> _Aim of the exercise_:
Convert the part of the listing that opens with the line containing "В Ставропольском крае" and runs through the end of the listing into a JSON list of strings, one string per line, skipping blank lines. Leave the pictures out of the answer.

%%

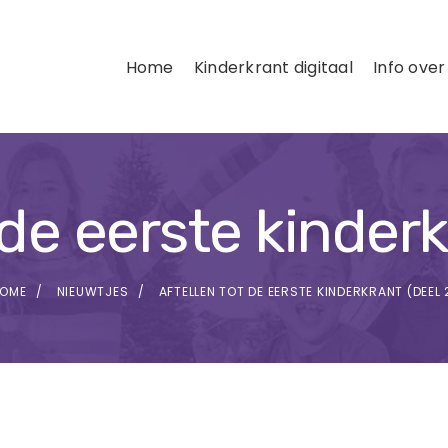
Home
Kinderkrant digitaal
Info over
 de eerste kinderk
OME
NIEUWTJES
AFTELLEN TOT DE EERSTE KINDERKRANT (DEEL 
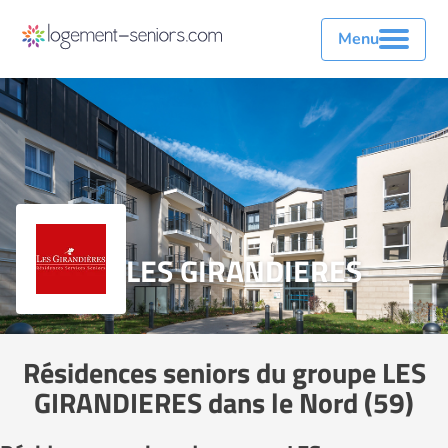
Menu
LES GIRANDIERES
Résidences seniors du groupe LES
GIRANDIERES dans le Nord (59)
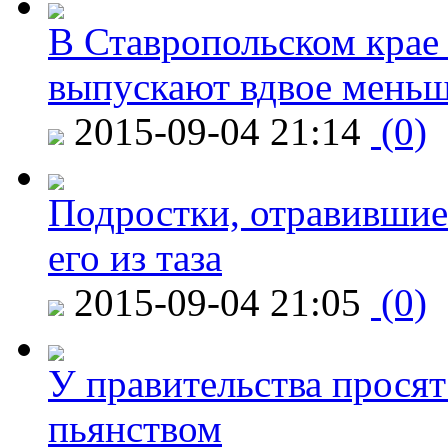
В Ставропольском крае
выпускают вдвое мень
2015-09-04 21:14
(0)
Подростки, отравившие
его из таза
2015-09-04 21:05
(0)
У правительства просят
пьянством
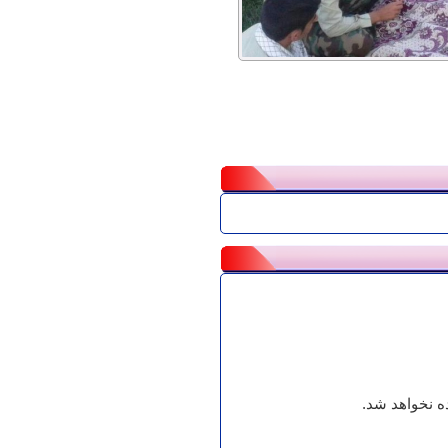
 نخواهد شد.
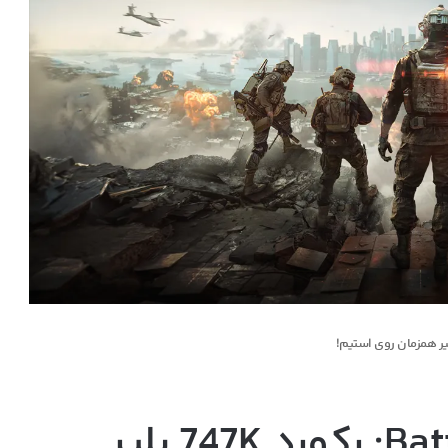
لانچ انفجاری Battlefield 6: رکورد 747K پلیر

%%

> _Output_:
[
  "В Ставропольском крае",
  "выпускают вдвое мень",
  "2015-09-04 21:14",
  "(0)",
  "Подростки, отравившие",
  "его из таза",
  "2015-09-04 21:05",
  "(0)",
  "У правительства просят",
  "пьянством",
  " نخواهد شد.",
  "لانچ انفجاری Battlefield 6: رکورد 747K پلیر"
]